Ideological allies part ways over the power-sharing differences
Geetanjali Minhas | November 11, 2019 | Mumbai
The BJP’s oldest ally Shiv Sena is once again parting ways, putting their alliance behind and preparing to form government in Maharashtra with the support of the NCP and Congress.
Nineteen days after the legislative assembly elections, despite a clear mandate for the BJP and Sena, Maharashtra remained headless amid differences among the saffron allies over the sharing of top post. The BJP has now decided not to stake the claim, leaving the Sena to find support among the NCP and the Congress.
The term of the 13th assembly ended on Saturday. A day earlier, chief minister Devendra Fadnavis tendered his resignation to governor Bhagat Singh Koshiyari, who asked him to continue as caretaker chief minister. The governor asked him on Saturday to express willingness and ability to form government.
On Sunday, after two core committee meetings, BJP Maharashtra chief Chandrakant Patil announced that despite the mandate with the alliance, the BJP will not form government as it does not have the simple majority on its own. The BJP has won 105 seats, but it requires support of 40 more MLAs to form government. Fifteen independent legislators from smaller parties had come forward with their support, but the numbers don’t add up. Patil accused the Shiv Sena of insulting people’s mandate.

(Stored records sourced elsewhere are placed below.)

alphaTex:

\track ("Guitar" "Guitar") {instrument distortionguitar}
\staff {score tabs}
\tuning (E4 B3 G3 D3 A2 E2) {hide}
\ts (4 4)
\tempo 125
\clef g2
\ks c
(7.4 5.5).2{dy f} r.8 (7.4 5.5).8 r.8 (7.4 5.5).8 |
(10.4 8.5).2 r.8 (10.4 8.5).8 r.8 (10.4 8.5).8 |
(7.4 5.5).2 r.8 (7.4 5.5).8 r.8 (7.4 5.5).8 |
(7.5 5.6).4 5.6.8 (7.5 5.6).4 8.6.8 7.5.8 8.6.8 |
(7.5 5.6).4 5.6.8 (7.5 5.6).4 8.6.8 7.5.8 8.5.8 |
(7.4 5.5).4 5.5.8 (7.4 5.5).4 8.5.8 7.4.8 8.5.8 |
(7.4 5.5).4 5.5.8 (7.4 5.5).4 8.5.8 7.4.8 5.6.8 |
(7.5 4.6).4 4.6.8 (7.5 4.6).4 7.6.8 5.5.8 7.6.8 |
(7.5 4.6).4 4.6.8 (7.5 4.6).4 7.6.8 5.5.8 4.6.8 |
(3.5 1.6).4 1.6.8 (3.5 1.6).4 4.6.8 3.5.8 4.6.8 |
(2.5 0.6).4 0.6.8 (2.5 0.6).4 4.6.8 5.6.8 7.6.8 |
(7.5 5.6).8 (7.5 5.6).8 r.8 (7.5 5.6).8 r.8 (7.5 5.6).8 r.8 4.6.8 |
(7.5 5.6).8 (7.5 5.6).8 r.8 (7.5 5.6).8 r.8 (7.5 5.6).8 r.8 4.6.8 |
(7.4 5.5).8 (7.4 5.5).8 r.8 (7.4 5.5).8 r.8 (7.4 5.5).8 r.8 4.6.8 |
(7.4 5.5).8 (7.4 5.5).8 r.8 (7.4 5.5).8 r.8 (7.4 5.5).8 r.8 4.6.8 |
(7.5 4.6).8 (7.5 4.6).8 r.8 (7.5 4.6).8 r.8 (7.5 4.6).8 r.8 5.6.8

The governor then asked the leader of the elected members of the second largest party, Shiv Sena, Eknath Shinde to form government and to reply by 7.30 pm on Monday.
Shiv Sena president Uddhav Thackarey and senior leader Sanjay Raut reiterated that Maharashtra will have a Shiv Sena chief minister at any cost. Both allies have indulged in heated exchange of words.
Amidst hectic parleys, NCP Mumbai president Nawab Malik said that his party had called a meeting of all their MLA to discuss the course of action. Malik said that if Shiv Sena wanted their support it will have to dissociate with BJP and pull out of their alliance with NDA. On Monday morning, Shiv Sena MP Arvind Sawant resigned from the union cabinet, thus paving the way for the NCP support.
Amidst the threat of ‘poaching’, Shiv Sena had last week moved its legislators to a beach resort in Malad, Mumbai.
All 44 newly elected Congress MLAs including senior leaders like Ashok Chavan, Prithviraj Chavan and Balasaheb Thorat are staying at a resort in the Congress-ruled Rajasthan. Ashok Chavan is quoted to have said that the Congress does not want the president’s rule in Maharashtra and the newly elected MLAs will seek advice from the party high command on the party’s political stand in the state.
Earlier, when Shiv Sena had reached out to NCP and Congress, Congress president Sonia Gandhi had ruled out support to a government headed by Sena.
In the polls held on October 21 to the 288-member assembly, the BJP won 105 seats, Shiv Sena 56, NCP 54 and Congress 44.
If NCP decides to ally with Shiv Sena both still need Congress for the required number of 145. Earlier both NCP and Congress had said that they were ready to sit in the opposition.
Speaking to Governance Now, former Maharashtra advocate general Shrihari Aney said that too much heated exchange of words had taken place between BJP and Shiv Sena, and due to increasing acrimony he does not see them coming together. Aney did not rule out the president’s rule in the state and said that mid-term polls were a probability given the current political situation. “Both parties have failed the people who voted for them,” he added.
The bone of contention between the two parties has been the sharing of the chief minister’s post on a rotational basis for two and a half years each. The Shiv Sena has maintained that they had arrived at 50:50 power sharing formula to fight elections together which was agreed by BJP chief Amit Shah before the May Lok Sabha elections. According to the BJP, the understanding was for equal sharing of portfolios and equal participation in the decision-making process.
While both parties have spoken of an understanding, there is no formal agreement on paper. Shiv Sena chief Uddhav Thackeray has been referring to his promise to his father and the Sena founder, Bal Thackeray, to have a Shiv Sena chief minister in Maharashtra.
Though both parties fought separately in the 2014 assembly elections, they decided to come together this time.